§ **Assignment**:
Output the entries in full and verbatim, pictures omitted.

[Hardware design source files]
──────
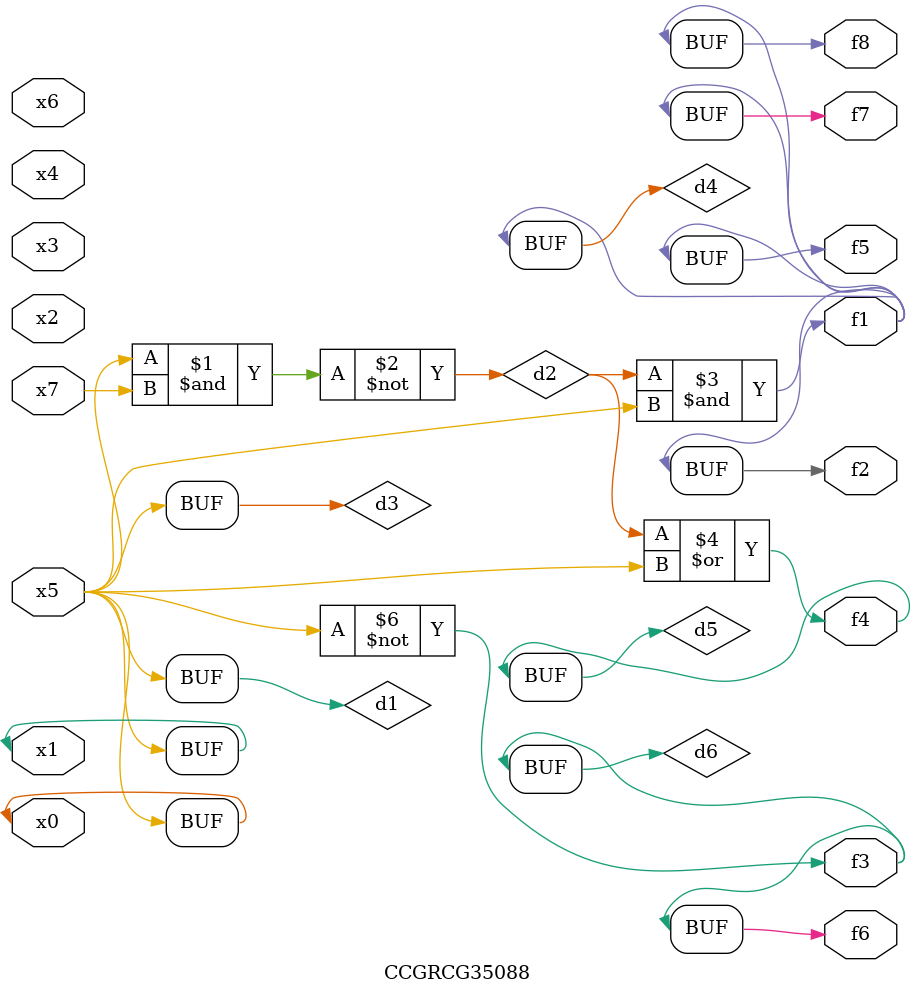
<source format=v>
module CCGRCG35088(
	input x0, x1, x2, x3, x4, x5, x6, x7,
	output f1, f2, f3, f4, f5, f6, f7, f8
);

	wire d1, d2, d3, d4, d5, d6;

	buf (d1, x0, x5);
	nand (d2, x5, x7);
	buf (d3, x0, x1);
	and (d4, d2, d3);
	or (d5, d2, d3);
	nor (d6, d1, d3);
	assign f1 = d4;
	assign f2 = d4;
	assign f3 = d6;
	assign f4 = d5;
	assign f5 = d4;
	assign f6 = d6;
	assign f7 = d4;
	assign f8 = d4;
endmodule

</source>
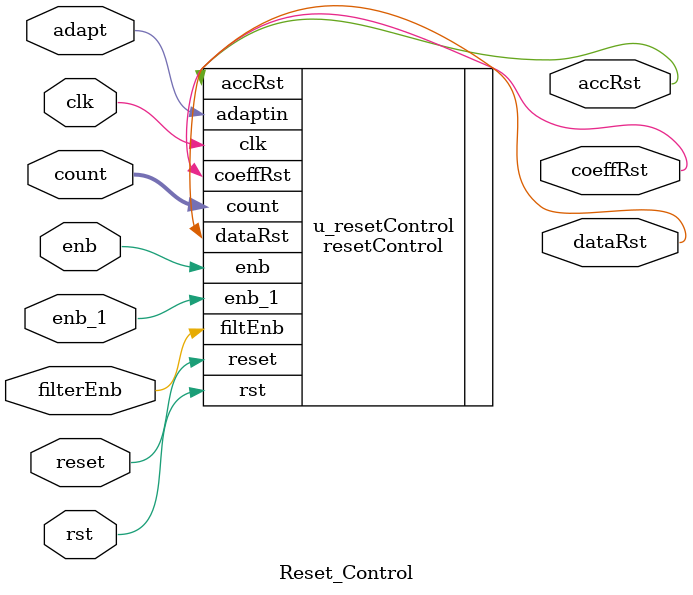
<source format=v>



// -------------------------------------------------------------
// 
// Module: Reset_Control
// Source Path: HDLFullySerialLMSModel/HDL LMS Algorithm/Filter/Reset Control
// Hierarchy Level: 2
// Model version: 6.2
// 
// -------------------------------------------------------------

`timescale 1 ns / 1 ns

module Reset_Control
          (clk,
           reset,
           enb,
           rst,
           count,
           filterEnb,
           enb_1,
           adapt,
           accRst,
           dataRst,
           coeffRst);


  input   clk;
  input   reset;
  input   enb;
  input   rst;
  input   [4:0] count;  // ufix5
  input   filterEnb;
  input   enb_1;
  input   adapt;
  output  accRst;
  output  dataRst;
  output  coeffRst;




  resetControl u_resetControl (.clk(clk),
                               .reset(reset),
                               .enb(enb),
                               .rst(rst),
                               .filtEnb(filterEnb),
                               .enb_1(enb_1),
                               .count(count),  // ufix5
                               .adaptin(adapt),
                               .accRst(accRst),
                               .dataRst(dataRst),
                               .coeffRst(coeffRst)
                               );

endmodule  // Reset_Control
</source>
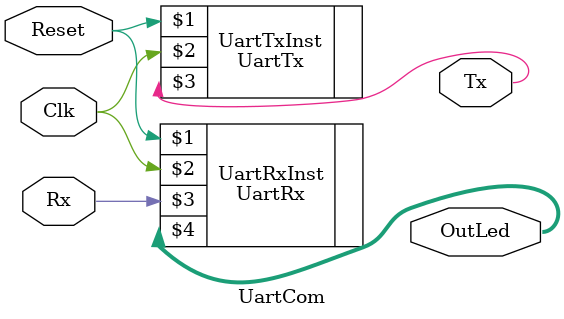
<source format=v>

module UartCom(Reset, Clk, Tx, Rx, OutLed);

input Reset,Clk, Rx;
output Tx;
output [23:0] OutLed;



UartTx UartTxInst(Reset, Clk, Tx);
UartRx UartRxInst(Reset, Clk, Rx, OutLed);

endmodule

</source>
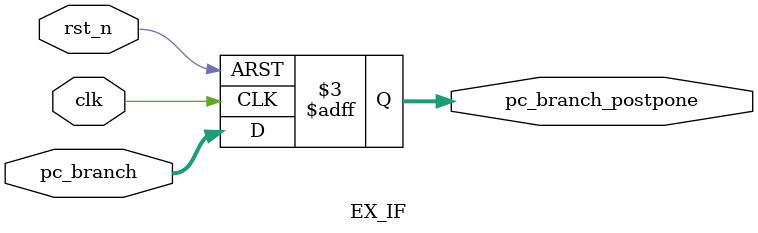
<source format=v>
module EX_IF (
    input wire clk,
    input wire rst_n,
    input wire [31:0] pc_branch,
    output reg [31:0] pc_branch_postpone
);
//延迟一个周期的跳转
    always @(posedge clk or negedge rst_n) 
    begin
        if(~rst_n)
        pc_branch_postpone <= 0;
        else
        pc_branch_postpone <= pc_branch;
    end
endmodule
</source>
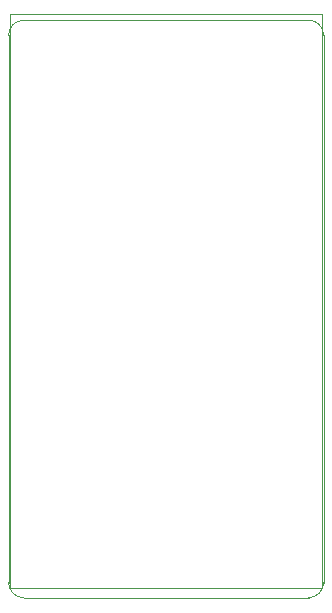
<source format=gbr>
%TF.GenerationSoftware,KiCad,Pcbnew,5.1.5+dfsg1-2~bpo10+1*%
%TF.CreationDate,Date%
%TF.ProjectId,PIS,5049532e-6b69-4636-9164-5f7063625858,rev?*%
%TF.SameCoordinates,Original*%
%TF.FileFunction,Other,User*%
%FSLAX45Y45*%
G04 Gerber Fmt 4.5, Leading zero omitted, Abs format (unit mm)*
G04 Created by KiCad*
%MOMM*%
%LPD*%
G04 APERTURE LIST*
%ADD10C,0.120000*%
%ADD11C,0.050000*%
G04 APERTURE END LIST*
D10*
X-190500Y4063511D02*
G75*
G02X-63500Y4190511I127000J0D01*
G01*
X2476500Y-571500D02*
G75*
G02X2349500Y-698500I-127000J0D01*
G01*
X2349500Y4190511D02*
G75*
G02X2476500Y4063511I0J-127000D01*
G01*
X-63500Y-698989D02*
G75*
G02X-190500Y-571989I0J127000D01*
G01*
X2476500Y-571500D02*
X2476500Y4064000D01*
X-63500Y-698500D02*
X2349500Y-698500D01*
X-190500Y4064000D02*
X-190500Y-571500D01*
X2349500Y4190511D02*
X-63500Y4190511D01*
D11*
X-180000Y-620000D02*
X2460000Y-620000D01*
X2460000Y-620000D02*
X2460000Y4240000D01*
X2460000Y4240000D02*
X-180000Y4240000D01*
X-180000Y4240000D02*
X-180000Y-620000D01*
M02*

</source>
──────
§ **Answer to this problem**:
<source format=v>
module CCGRCG35088(
	input x0, x1, x2, x3, x4, x5, x6, x7,
	output f1, f2, f3, f4, f5, f6, f7, f8
);

	wire d1, d2, d3, d4, d5, d6;

	buf (d1, x0, x5);
	nand (d2, x5, x7);
	buf (d3, x0, x1);
	and (d4, d2, d3);
	or (d5, d2, d3);
	nor (d6, d1, d3);
	assign f1 = d4;
	assign f2 = d4;
	assign f3 = d6;
	assign f4 = d5;
	assign f5 = d4;
	assign f6 = d6;
	assign f7 = d4;
	assign f8 = d4;
endmodule

</source>
<source format=v>



// -------------------------------------------------------------
// 
// Module: Reset_Control
// Source Path: HDLFullySerialLMSModel/HDL LMS Algorithm/Filter/Reset Control
// Hierarchy Level: 2
// Model version: 6.2
// 
// -------------------------------------------------------------

`timescale 1 ns / 1 ns

module Reset_Control
          (clk,
           reset,
           enb,
           rst,
           count,
           filterEnb,
           enb_1,
           adapt,
           accRst,
           dataRst,
           coeffRst);


  input   clk;
  input   reset;
  input   enb;
  input   rst;
  input   [4:0] count;  // ufix5
  input   filterEnb;
  input   enb_1;
  input   adapt;
  output  accRst;
  output  dataRst;
  output  coeffRst;




  resetControl u_resetControl (.clk(clk),
                               .reset(reset),
                               .enb(enb),
                               .rst(rst),
                               .filtEnb(filterEnb),
                               .enb_1(enb_1),
                               .count(count),  // ufix5
                               .adaptin(adapt),
                               .accRst(accRst),
                               .dataRst(dataRst),
                               .coeffRst(coeffRst)
                               );

endmodule  // Reset_Control
</source>
<source format=v>

module UartCom(Reset, Clk, Tx, Rx, OutLed);

input Reset,Clk, Rx;
output Tx;
output [23:0] OutLed;



UartTx UartTxInst(Reset, Clk, Tx);
UartRx UartRxInst(Reset, Clk, Rx, OutLed);

endmodule

</source>
<source format=v>
module EX_IF (
    input wire clk,
    input wire rst_n,
    input wire [31:0] pc_branch,
    output reg [31:0] pc_branch_postpone
);
//延迟一个周期的跳转
    always @(posedge clk or negedge rst_n) 
    begin
        if(~rst_n)
        pc_branch_postpone <= 0;
        else
        pc_branch_postpone <= pc_branch;
    end
endmodule
</source>
<source format=gbr>
%TF.GenerationSoftware,KiCad,Pcbnew,5.1.5+dfsg1-2~bpo10+1*%
%TF.CreationDate,Date%
%TF.ProjectId,PIS,5049532e-6b69-4636-9164-5f7063625858,rev?*%
%TF.SameCoordinates,Original*%
%TF.FileFunction,Other,User*%
%FSLAX45Y45*%
G04 Gerber Fmt 4.5, Leading zero omitted, Abs format (unit mm)*
G04 Created by KiCad*
%MOMM*%
%LPD*%
G04 APERTURE LIST*
%ADD10C,0.120000*%
%ADD11C,0.050000*%
G04 APERTURE END LIST*
D10*
X-190500Y4063511D02*
G75*
G02X-63500Y4190511I127000J0D01*
G01*
X2476500Y-571500D02*
G75*
G02X2349500Y-698500I-127000J0D01*
G01*
X2349500Y4190511D02*
G75*
G02X2476500Y4063511I0J-127000D01*
G01*
X-63500Y-698989D02*
G75*
G02X-190500Y-571989I0J127000D01*
G01*
X2476500Y-571500D02*
X2476500Y4064000D01*
X-63500Y-698500D02*
X2349500Y-698500D01*
X-190500Y4064000D02*
X-190500Y-571500D01*
X2349500Y4190511D02*
X-63500Y4190511D01*
D11*
X-180000Y-620000D02*
X2460000Y-620000D01*
X2460000Y-620000D02*
X2460000Y4240000D01*
X2460000Y4240000D02*
X-180000Y4240000D01*
X-180000Y4240000D02*
X-180000Y-620000D01*
M02*

</source>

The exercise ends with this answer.